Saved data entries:
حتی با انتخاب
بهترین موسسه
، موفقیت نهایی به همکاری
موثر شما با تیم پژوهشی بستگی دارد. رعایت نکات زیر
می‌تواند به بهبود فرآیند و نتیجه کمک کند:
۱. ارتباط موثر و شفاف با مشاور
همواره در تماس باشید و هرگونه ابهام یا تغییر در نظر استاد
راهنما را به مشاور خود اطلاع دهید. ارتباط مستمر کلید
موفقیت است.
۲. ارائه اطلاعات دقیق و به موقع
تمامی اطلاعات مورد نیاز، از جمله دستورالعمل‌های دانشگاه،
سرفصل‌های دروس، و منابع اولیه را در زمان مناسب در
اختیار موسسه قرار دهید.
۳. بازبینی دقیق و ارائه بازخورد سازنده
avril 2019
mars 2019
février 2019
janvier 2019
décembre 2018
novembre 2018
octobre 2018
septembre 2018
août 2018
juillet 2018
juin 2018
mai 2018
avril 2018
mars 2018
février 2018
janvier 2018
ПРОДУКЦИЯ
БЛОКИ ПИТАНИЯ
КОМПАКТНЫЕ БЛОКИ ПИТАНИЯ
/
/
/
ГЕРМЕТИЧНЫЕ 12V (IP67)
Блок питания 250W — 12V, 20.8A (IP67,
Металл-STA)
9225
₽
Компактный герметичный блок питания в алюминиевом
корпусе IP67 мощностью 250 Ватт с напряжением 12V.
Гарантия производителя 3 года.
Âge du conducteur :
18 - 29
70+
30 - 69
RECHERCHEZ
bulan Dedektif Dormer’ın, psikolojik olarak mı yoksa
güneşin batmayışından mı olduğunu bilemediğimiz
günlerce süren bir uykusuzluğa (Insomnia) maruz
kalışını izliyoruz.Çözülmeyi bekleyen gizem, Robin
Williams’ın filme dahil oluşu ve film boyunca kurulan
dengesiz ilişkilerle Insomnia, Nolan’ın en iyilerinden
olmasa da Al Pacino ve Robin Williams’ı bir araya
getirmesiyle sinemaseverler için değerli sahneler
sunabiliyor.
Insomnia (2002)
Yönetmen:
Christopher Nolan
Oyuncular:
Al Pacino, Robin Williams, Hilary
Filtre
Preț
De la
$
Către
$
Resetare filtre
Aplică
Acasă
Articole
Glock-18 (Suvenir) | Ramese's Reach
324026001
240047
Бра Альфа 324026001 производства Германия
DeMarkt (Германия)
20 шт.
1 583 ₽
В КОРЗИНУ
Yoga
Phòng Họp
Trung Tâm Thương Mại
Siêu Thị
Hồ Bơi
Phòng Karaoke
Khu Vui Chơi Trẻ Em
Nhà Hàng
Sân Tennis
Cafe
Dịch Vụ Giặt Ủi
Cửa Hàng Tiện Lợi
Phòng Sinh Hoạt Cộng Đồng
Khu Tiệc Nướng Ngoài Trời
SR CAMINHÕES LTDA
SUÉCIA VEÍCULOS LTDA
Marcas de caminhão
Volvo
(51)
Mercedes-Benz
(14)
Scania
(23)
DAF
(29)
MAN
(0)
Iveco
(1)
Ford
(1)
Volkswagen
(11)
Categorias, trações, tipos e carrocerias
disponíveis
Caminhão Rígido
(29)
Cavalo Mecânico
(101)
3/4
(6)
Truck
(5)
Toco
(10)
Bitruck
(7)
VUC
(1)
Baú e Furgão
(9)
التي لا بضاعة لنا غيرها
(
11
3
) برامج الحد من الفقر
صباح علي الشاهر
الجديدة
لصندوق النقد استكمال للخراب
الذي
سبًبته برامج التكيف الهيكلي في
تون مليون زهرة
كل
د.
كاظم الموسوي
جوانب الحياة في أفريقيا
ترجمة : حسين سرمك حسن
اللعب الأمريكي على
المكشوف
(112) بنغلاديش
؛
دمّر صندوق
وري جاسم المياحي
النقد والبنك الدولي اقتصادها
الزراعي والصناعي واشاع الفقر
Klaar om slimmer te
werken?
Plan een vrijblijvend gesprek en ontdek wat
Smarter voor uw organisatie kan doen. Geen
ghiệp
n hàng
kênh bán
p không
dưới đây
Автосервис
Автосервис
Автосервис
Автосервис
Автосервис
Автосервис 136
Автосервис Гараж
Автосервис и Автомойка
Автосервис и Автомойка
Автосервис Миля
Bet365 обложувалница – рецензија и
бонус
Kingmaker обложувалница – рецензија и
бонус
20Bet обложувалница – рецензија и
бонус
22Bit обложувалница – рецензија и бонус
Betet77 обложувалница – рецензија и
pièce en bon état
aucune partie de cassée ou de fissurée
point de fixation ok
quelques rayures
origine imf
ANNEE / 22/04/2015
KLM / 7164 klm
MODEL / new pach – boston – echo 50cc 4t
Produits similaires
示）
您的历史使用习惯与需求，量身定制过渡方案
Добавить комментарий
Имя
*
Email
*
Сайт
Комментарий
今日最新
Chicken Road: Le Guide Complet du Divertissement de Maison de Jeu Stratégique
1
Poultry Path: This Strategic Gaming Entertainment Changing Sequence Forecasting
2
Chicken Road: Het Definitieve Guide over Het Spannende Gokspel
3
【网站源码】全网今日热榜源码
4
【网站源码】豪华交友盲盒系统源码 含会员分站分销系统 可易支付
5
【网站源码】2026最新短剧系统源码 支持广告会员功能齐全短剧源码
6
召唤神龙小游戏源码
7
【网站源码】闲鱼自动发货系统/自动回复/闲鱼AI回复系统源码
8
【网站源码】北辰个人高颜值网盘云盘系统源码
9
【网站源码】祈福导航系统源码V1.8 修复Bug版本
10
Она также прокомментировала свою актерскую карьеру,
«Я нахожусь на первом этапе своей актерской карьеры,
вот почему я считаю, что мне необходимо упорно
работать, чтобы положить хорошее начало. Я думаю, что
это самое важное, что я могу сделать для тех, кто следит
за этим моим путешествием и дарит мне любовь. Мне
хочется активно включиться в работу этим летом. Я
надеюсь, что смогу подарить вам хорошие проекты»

Assigned task: Repeat every line of the data precisely.

Solution to the problem:
حتی با انتخاب
بهترین موسسه
، موفقیت نهایی به همکاری
موثر شما با تیم پژوهشی بستگی دارد. رعایت نکات زیر
می‌تواند به بهبود فرآیند و نتیجه کمک کند:
۱. ارتباط موثر و شفاف با مشاور
همواره در تماس باشید و هرگونه ابهام یا تغییر در نظر استاد
راهنما را به مشاور خود اطلاع دهید. ارتباط مستمر کلید
موفقیت است.
۲. ارائه اطلاعات دقیق و به موقع
تمامی اطلاعات مورد نیاز، از جمله دستورالعمل‌های دانشگاه،
سرفصل‌های دروس، و منابع اولیه را در زمان مناسب در
اختیار موسسه قرار دهید.
۳. بازبینی دقیق و ارائه بازخورد سازنده
avril 2019
mars 2019
février 2019
janvier 2019
décembre 2018
novembre 2018
octobre 2018
septembre 2018
août 2018
juillet 2018
juin 2018
mai 2018
avril 2018
mars 2018
février 2018
janvier 2018
ПРОДУКЦИЯ
БЛОКИ ПИТАНИЯ
КОМПАКТНЫЕ БЛОКИ ПИТАНИЯ
/
/
/
ГЕРМЕТИЧНЫЕ 12V (IP67)
Блок питания 250W — 12V, 20.8A (IP67,
Металл-STA)
9225
₽
Компактный герметичный блок питания в алюминиевом
корпусе IP67 мощностью 250 Ватт с напряжением 12V.
Гарантия производителя 3 года.
Âge du conducteur :
18 - 29
70+
30 - 69
RECHERCHEZ
bulan Dedektif Dormer’ın, psikolojik olarak mı yoksa
güneşin batmayışından mı olduğunu bilemediğimiz
günlerce süren bir uykusuzluğa (Insomnia) maruz
kalışını izliyoruz.Çözülmeyi bekleyen gizem, Robin
Williams’ın filme dahil oluşu ve film boyunca kurulan
dengesiz ilişkilerle Insomnia, Nolan’ın en iyilerinden
olmasa da Al Pacino ve Robin Williams’ı bir araya
getirmesiyle sinemaseverler için değerli sahneler
sunabiliyor.
Insomnia (2002)
Yönetmen:
Christopher Nolan
Oyuncular:
Al Pacino, Robin Williams, Hilary
Filtre
Preț
De la
$
Către
$
Resetare filtre
Aplică
Acasă
Articole
Glock-18 (Suvenir) | Ramese's Reach
324026001
240047
Бра Альфа 324026001 производства Германия
DeMarkt (Германия)
20 шт.
1 583 ₽
В КОРЗИНУ
Yoga
Phòng Họp
Trung Tâm Thương Mại
Siêu Thị
Hồ Bơi
Phòng Karaoke
Khu Vui Chơi Trẻ Em
Nhà Hàng
Sân Tennis
Cafe
Dịch Vụ Giặt Ủi
Cửa Hàng Tiện Lợi
Phòng Sinh Hoạt Cộng Đồng
Khu Tiệc Nướng Ngoài Trời
SR CAMINHÕES LTDA
SUÉCIA VEÍCULOS LTDA
Marcas de caminhão
Volvo
(51)
Mercedes-Benz
(14)
Scania
(23)
DAF
(29)
MAN
(0)
Iveco
(1)
Ford
(1)
Volkswagen
(11)
Categorias, trações, tipos e carrocerias
disponíveis
Caminhão Rígido
(29)
Cavalo Mecânico
(101)
3/4
(6)
Truck
(5)
Toco
(10)
Bitruck
(7)
VUC
(1)
Baú e Furgão
(9)
التي لا بضاعة لنا غيرها
(
11
3
) برامج الحد من الفقر
صباح علي الشاهر
الجديدة
لصندوق النقد استكمال للخراب
الذي
سبًبته برامج التكيف الهيكلي في
تون مليون زهرة
كل
د.
كاظم الموسوي
جوانب الحياة في أفريقيا
ترجمة : حسين سرمك حسن
اللعب الأمريكي على
المكشوف
(112) بنغلاديش
؛
دمّر صندوق
وري جاسم المياحي
النقد والبنك الدولي اقتصادها
الزراعي والصناعي واشاع الفقر
Klaar om slimmer te
werken?
Plan een vrijblijvend gesprek en ontdek wat
Smarter voor uw organisatie kan doen. Geen
ghiệp
n hàng
kênh bán
p không
dưới đây
Автосервис
Автосервис
Автосервис
Автосервис
Автосервис
Автосервис 136
Автосервис Гараж
Автосервис и Автомойка
Автосервис и Автомойка
Автосервис Миля
Bet365 обложувалница – рецензија и
бонус
Kingmaker обложувалница – рецензија и
бонус
20Bet обложувалница – рецензија и
бонус
22Bit обложувалница – рецензија и бонус
Betet77 обложувалница – рецензија и
pièce en bon état
aucune partie de cassée ou de fissurée
point de fixation ok
quelques rayures
origine imf
ANNEE / 22/04/2015
KLM / 7164 klm
MODEL / new pach – boston – echo 50cc 4t
Produits similaires
示）
您的历史使用习惯与需求，量身定制过渡方案
Добавить комментарий
Имя
*
Email
*
Сайт
Комментарий
今日最新
Chicken Road: Le Guide Complet du Divertissement de Maison de Jeu Stratégique
1
Poultry Path: This Strategic Gaming Entertainment Changing Sequence Forecasting
2
Chicken Road: Het Definitieve Guide over Het Spannende Gokspel
3
【网站源码】全网今日热榜源码
4
【网站源码】豪华交友盲盒系统源码 含会员分站分销系统 可易支付
5
【网站源码】2026最新短剧系统源码 支持广告会员功能齐全短剧源码
6
召唤神龙小游戏源码
7
【网站源码】闲鱼自动发货系统/自动回复/闲鱼AI回复系统源码
8
【网站源码】北辰个人高颜值网盘云盘系统源码
9
【网站源码】祈福导航系统源码V1.8 修复Bug版本
10
Она также прокомментировала свою актерскую карьеру,
«Я нахожусь на первом этапе своей актерской карьеры,
вот почему я считаю, что мне необходимо упорно
работать, чтобы положить хорошее начало. Я думаю, что
это самое важное, что я могу сделать для тех, кто следит
за этим моим путешествием и дарит мне любовь. Мне
хочется активно включиться в работу этим летом. Я
надеюсь, что смогу подарить вам хорошие проекты»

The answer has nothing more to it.